_DOCUMENT PASSAGE_.
┏━━

= Cingris =

Mythical figure

Cingris or Cincris also known as Achencres was a mythological Pharaoh from the Lebor Gabála Érenn. He would also be the father of the legendary princess Scota.

== Name ==
The name Cingris appears in the Lebor Gabála Érenn, where he is identified as a Pharaoh whose host was drowned in the Red Sea, suggesting a connection to the biblical Exodus narrative. In John O'Hart’s Irish Pedigrees; or, The Origin and Stem of the Irish Nation (1892), Scota's father is referred to generically as Pharaoh, without a specific name, indicating he invited Nel to Egypt and gave him Scota's hand in marriage. In Scottish tradition, as recorded in John of Fordun’s Chronica Gentis Scotorum (c. 1360), Scota's father is named Achencres. The name Cingris could be a possible reference to Pharaoh Chenchres from the kings list of Jerome (who is called Akhenaten in Egyptian records).

┗━━

_DATA SECTION_.

┏━━

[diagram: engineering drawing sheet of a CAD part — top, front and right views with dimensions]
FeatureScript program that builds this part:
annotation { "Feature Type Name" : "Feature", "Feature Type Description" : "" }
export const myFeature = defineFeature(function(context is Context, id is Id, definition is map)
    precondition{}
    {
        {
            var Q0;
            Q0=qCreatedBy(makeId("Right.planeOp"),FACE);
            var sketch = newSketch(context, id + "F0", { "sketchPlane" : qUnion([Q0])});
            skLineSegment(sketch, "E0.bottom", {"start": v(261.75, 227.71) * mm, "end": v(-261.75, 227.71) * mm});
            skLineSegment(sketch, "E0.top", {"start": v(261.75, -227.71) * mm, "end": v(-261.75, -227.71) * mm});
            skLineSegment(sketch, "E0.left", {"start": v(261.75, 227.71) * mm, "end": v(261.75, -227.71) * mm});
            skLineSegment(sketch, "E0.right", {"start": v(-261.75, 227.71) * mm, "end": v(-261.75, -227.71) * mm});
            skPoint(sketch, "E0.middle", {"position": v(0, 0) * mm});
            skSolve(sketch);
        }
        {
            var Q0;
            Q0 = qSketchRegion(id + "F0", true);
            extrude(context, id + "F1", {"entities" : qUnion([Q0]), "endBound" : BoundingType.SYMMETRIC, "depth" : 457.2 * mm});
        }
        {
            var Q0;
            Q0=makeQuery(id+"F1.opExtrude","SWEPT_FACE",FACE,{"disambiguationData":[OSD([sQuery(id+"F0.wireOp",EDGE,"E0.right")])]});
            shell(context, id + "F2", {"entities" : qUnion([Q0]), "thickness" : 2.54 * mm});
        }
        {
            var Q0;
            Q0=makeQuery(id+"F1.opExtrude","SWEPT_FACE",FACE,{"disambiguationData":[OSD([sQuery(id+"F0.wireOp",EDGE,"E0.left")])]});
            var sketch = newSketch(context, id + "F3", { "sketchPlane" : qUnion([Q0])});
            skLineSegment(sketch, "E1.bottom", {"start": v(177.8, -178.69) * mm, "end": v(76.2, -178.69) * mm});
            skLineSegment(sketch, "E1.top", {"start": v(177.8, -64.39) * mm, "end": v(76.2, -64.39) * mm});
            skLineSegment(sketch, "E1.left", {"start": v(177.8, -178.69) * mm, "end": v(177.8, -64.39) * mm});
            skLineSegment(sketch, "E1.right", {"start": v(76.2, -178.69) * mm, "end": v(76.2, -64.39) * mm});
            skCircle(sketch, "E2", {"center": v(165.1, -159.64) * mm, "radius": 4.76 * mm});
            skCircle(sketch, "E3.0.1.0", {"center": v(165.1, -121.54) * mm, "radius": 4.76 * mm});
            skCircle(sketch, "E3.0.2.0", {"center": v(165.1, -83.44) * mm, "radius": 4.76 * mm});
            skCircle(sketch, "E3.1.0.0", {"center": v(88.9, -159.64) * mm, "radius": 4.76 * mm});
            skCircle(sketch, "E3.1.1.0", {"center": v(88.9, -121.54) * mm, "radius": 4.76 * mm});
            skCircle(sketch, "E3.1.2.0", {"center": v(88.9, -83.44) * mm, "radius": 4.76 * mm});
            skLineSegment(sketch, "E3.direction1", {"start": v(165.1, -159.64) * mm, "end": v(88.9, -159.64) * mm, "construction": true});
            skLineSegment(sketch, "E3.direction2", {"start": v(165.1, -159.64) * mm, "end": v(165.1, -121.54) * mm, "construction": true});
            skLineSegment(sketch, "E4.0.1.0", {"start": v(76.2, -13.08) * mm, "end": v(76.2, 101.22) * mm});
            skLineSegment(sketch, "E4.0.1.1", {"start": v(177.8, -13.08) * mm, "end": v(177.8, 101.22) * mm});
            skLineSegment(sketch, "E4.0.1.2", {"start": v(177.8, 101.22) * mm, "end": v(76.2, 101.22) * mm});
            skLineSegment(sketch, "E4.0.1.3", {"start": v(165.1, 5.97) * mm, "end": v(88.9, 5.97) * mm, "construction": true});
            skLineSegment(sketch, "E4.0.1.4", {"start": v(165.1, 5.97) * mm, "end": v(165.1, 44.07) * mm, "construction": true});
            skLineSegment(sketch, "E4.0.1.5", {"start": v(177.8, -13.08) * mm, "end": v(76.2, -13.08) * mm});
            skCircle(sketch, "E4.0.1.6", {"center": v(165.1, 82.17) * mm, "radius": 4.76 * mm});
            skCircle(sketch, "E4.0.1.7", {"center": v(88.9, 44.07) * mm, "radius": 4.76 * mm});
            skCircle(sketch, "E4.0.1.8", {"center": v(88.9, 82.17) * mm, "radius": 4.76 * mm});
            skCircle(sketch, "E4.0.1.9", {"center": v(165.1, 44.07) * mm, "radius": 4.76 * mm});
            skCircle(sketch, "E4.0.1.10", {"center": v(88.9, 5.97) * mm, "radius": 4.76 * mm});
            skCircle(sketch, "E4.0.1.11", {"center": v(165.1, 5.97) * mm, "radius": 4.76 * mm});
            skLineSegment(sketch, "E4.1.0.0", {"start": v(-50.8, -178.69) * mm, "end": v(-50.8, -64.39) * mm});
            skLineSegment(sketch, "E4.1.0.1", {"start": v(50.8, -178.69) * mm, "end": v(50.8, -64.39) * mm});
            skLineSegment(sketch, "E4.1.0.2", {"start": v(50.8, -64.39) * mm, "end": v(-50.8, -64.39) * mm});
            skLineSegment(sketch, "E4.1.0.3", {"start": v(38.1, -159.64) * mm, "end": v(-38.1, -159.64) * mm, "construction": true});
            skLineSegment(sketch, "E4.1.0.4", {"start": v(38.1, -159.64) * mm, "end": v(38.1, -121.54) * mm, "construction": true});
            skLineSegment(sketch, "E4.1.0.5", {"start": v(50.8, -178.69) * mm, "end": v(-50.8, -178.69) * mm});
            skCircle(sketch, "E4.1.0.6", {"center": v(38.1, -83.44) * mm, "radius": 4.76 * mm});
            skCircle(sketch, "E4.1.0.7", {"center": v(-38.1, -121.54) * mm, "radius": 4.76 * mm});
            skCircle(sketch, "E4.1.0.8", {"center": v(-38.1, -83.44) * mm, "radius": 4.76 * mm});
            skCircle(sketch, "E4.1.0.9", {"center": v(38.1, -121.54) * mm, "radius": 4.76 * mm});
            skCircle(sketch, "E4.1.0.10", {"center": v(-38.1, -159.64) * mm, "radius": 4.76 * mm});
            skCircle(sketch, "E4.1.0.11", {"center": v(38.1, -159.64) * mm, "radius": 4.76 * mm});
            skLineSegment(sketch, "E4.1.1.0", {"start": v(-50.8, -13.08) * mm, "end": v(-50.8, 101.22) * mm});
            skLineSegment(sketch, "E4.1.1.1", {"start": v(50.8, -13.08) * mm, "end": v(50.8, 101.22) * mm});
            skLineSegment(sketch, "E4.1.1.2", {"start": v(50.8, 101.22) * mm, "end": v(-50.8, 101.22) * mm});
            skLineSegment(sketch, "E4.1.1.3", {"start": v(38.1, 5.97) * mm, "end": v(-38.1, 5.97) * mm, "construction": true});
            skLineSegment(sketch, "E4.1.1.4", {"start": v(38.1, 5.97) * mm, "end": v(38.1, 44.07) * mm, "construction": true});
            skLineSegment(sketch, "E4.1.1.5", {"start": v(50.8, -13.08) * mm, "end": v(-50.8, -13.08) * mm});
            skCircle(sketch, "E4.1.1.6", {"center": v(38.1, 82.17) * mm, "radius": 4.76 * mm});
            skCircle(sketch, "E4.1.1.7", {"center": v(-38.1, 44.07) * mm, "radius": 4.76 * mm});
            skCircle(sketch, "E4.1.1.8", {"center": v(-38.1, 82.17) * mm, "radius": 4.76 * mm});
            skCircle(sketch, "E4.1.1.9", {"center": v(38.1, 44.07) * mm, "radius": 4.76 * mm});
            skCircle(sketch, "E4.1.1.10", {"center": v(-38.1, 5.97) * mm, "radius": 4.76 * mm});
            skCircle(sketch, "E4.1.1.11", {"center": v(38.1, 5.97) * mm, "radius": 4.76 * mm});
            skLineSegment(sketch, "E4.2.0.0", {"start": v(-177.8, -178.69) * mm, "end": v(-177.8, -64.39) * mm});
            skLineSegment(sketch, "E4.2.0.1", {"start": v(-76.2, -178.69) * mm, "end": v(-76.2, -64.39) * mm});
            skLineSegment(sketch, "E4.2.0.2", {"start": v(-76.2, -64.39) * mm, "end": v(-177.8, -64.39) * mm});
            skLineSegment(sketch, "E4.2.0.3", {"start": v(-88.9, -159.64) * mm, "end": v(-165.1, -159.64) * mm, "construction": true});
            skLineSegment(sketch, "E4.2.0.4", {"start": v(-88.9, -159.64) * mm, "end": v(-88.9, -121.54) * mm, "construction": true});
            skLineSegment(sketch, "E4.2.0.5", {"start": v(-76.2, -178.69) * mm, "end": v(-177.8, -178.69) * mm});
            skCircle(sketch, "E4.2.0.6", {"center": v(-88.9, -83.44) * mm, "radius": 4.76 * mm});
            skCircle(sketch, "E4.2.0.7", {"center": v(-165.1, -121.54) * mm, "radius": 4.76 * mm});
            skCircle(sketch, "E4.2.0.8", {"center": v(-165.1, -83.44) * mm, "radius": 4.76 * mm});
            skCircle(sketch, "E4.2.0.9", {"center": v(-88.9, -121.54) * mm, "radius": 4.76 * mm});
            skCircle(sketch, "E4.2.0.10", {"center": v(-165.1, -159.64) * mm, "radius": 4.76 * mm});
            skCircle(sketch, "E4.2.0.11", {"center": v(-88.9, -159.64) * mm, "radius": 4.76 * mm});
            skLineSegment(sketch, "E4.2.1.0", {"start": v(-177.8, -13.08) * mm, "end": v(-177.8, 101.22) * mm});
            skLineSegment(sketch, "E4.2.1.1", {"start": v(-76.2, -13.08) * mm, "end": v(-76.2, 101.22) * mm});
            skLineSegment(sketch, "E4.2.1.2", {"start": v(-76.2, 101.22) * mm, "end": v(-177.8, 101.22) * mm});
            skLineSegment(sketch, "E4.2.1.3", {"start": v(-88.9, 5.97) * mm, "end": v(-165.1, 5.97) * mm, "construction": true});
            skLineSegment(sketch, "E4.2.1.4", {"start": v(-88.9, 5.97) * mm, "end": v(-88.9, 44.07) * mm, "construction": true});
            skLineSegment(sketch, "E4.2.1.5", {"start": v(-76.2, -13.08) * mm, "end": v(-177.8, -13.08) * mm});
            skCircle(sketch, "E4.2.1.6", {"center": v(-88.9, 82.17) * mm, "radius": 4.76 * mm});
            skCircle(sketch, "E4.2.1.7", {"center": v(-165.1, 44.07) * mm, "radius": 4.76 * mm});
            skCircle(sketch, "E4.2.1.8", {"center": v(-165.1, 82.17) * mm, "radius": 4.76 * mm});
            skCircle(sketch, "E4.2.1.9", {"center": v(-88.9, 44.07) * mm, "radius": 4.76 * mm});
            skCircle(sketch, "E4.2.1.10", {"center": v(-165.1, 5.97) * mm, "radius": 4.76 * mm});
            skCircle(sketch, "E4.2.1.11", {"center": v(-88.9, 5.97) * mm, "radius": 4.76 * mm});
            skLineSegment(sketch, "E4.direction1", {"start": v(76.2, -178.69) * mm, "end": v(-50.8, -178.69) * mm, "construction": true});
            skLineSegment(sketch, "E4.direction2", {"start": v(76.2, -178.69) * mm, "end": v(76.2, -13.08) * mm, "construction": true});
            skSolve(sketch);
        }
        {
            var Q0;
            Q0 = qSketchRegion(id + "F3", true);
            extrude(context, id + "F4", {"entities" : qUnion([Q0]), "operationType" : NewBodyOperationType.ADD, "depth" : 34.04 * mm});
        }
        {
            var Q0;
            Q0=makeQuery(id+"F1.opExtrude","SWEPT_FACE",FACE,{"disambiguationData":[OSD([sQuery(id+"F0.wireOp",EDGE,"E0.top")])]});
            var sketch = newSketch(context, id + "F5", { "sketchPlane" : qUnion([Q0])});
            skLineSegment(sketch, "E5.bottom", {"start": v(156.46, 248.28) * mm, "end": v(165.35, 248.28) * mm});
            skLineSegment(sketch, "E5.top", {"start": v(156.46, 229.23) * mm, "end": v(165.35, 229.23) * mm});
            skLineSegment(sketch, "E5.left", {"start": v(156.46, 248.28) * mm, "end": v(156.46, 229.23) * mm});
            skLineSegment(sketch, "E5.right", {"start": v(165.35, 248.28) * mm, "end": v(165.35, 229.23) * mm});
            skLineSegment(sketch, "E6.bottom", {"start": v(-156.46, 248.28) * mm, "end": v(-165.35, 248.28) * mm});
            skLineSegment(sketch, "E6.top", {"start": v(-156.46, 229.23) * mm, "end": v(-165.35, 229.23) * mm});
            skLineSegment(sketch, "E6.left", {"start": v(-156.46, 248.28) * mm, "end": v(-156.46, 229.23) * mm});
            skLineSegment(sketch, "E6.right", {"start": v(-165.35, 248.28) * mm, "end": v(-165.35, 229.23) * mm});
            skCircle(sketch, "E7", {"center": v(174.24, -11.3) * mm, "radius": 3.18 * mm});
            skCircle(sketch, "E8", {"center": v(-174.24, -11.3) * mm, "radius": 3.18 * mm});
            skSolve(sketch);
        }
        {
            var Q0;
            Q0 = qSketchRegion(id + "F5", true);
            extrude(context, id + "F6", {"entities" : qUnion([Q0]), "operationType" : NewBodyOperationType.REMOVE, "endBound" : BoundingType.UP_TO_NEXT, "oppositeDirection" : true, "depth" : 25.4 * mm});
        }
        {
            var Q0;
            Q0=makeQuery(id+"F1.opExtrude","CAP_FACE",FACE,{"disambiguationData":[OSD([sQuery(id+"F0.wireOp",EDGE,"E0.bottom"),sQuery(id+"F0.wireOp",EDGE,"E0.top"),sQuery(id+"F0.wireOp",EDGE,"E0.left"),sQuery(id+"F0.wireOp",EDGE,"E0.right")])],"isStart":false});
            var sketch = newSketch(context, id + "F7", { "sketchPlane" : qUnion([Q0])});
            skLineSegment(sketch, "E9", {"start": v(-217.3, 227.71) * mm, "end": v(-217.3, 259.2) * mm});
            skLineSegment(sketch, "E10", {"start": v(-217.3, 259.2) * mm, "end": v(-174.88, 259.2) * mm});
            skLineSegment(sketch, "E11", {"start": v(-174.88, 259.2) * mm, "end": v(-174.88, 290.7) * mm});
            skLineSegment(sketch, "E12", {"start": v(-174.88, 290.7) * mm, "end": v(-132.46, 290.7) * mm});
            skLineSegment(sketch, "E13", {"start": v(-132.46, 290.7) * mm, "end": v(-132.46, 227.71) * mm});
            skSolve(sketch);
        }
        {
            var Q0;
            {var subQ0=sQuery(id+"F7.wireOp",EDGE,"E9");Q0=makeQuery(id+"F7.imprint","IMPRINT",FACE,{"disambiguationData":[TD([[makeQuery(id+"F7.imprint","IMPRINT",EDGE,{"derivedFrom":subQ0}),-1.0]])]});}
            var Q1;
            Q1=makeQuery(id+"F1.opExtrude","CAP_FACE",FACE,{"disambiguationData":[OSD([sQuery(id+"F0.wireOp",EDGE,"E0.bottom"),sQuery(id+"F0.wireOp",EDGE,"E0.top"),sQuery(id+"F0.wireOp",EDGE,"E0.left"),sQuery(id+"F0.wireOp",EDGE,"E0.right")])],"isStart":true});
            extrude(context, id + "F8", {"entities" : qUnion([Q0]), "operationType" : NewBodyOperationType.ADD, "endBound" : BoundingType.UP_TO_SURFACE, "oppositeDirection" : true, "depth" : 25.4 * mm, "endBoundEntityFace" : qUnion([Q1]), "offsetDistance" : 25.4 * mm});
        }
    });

┗━━

_OBJECTIVES_.
[A] In the passage on the mythological Pharaoh Cingris, what name does John of Fordun's Chronica Gentis Scotorum give to Scota's father?
[B] Carry on the passage about the mythological Pharaoh Cingris, starting right after its last sentence.

_OUTPUTS IN ORDER_.
[A] Achencres.

[B]
== Legend ==
The Lebor Gabála Érenn describes a series of invasions or settlements of Ireland, culminating with the arrival of the Milesians, considered the ancestors of the modern Irish. Cingris plays a pivotal role in this narrative as the father of Scota, who marries Nel, son of Fénius Farsaid, a Babylonian scholar who studied languages after the confusion of tongues at Babel. Their son, Goídel Glas, is credited with creating the Gaelic language by combining elements of the 72 languages then in existence and is regarded as the eponymous ancestor of the Gaels. Additionally, in the Lebor Gabála Érenn, Cingris is explicitly described as the Pharaoh whose host was "extinguished" in the Red Sea, aligning his story with the biblical account of the Pharaoh's destruction during the Exodus. This connection suggests that medieval Irish scholars sought to integrate their mythology with biblical history. Scota's name is said to be the origin of the Latin term Scoti, historically used to refer to the Irish and later the Scots. After her time in Egypt, her descendants migrated through various regions, including Crete, Scythia, and Spain, before reaching Ireland as the Milesians.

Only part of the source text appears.